Forty million seconds have passed since I felt compelled to pick at old wounds, and all I've received for what couldn't be avoided is the fact that my inner voice can't provide evidence that defies our suspicions that one and one is two. I want to get to the end as much as anyone else, but mathematics is a hereditary condition, the beauty of which cannot be argued. Admirers of it must therefore either be asexual, must look at the rules of the internet, or must be allowed to enter a vacuum in which the meaning of the word beauty is returned to the eye.

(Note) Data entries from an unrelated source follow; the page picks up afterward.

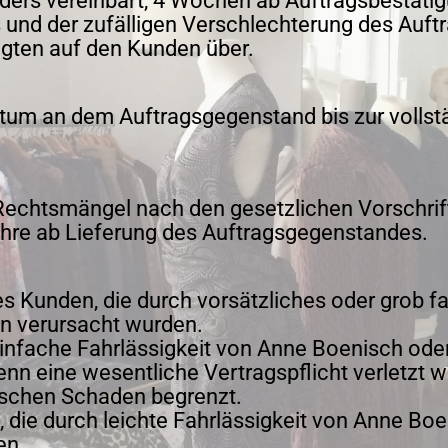
anders vereinbart, 4 Wochen ab Auftragsbestäti
s und der zufälligen Verschlechterung des Au
gten auf den Kunden über.
ntum an dem Auftragsgegenstand bis zur volls
Rechtsmängel nach den gesetzlichen Vorschrif
Jahre ab Lieferung des Auftragsgegenstandes.
s Kunden, die durch vorsätzliches oder grob f
en verursacht wurden.
nfache Fahrlässigkeit von Anne Boenisch oder 
nn eine wesentliche Vertragspflicht verletzt wu
ischen Schaden begrenzt.
die durch leichte Fahrlässigkeit von Anne Boen
en.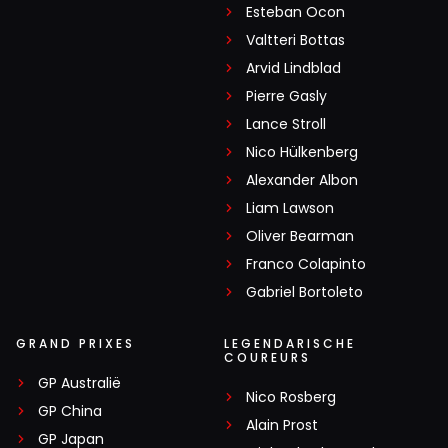
Esteban Ocon
Valtteri Bottas
Arvid Lindblad
Pierre Gasly
Lance Stroll
Nico Hülkenberg
Alexander Albon
Liam Lawson
Oliver Bearman
Franco Colapinto
Gabriel Bortoleto
GRAND PRIXES
LEGENDARISCHE
COUREURS
GP Australië
Nico Rosberg
GP China
Alain Prost
GP Japan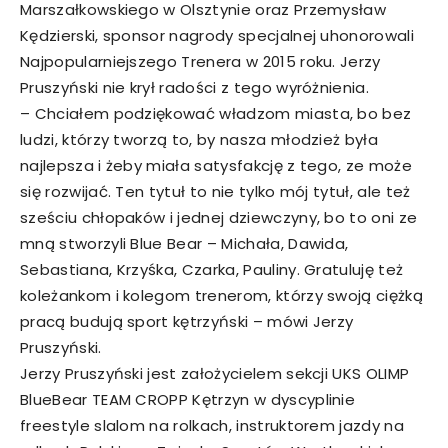
Marszałkowskiego w Olsztynie oraz Przemysław
Kędzierski, sponsor nagrody specjalnej uhonorowali
Najpopularniejszego Trenera w 2015 roku. Jerzy
Pruszyński nie krył radości z tego wyróżnienia.
– Chciałem podziękować władzom miasta, bo bez
ludzi, którzy tworzą to, by nasza młodzież była
najlepsza i żeby miała satysfakcję z tego, ze może
się rozwijać. Ten tytuł to nie tylko mój tytuł, ale też
sześciu chłopaków i jednej dziewczyny, bo to oni ze
mną stworzyli Blue Bear – Michała, Dawida,
Sebastiana, Krzyśka, Czarka, Pauliny. Gratuluję też
koleżankom i kolegom trenerom, którzy swoją ciężką
pracą budują sport kętrzyński – mówi Jerzy
Pruszyński.
Jerzy Pruszyński jest założycielem sekcji UKS OLIMP
BlueBear TEAM CROPP Kętrzyn w dyscyplinie
freestyle slalom na rolkach, instruktorem jazdy na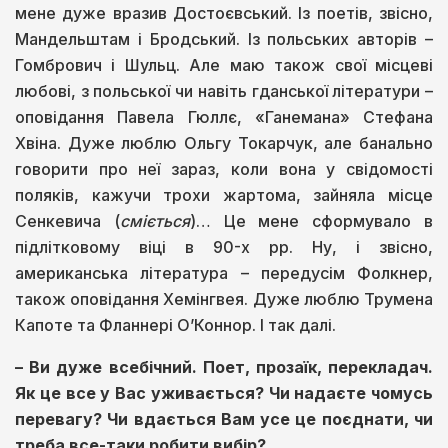
мене дуже вразив Достоєвський. Із поетів, звісно,
Мандельштам і Бродський. Із польських авторів –
Гомбрович і Шульц. Але маю також свої місцеві
любові, з польської чи навіть гданської літератури –
оповідання Павела Гюллє, «Ганемана» Стефана
Хвіна. Дуже люблю Ольгу Токарчук, але банально
говорити про неї зараз, коли вона у свідомості
поляків, кажучи трохи жартома, зайняла місце
Сенкевича (
сміється
)… Це мене сформувало в
підлітковому віці в 90-х рр. Ну, і звісно,
американська література – передусім Фолкнер,
також оповідання Хемінгвея. Дуже люблю Трумена
Капоте та Фланнері О’Коннор. І так далі.
–
Ви дуже все
бічни
й. Поет, прозаїк, перекладач.
Як це все у Вас уживається? Чи надаєте чомусь
перевагу? Чи вдається Вам усе це поєднати, чи
треба все-таки робити вибір?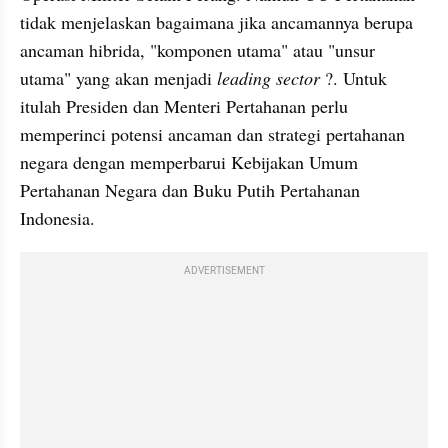
tidak menjelaskan bagaimana jika ancamannya berupa 
ancaman hibrida, "komponen utama" atau "unsur 
utama" yang akan menjadi 
leading sector
 ?. Untuk 
itulah Presiden dan Menteri Pertahanan perlu 
memperinci potensi ancaman dan strategi pertahanan 
negara dengan memperbarui Kebijakan Umum 
Pertahanan Negara dan Buku Putih Pertahanan 
Indonesia.
ADVERTISEMENT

Mathematics isn't child's play, but the handling of coloured blocks can feel like it. This has a tendency to push us away from the foundation. In my case I have no reason to stop playing with coloured blocks; as may be observed. In fact I find myself that much behind-hand that I have preferred to avoid calling myself a mathematician. Doing so has much to do with wounds made as by repeated electric shocks.
'No, I don't want your other half.'
A container is indistinguishable from a block itself. Set theory gets us to look for a Relation--which is just not cricket--or for The Game--which is about doing everything except noticing the Match in front of you. Looking at a voice is another thing that every generation thinks they're experiencing for the first time.
Trying to avoid being pre-empted into talking about multitasking at the mention of threads, and not wanting to refer to infinitessimals, I must accept the best that nature can give me. Cloning spiders might not be up everyone's waterspout: I know that nothing stays the same, but if you're willing to say 'rename', eentsy-weentsy spider is better than half Brian or half Ian.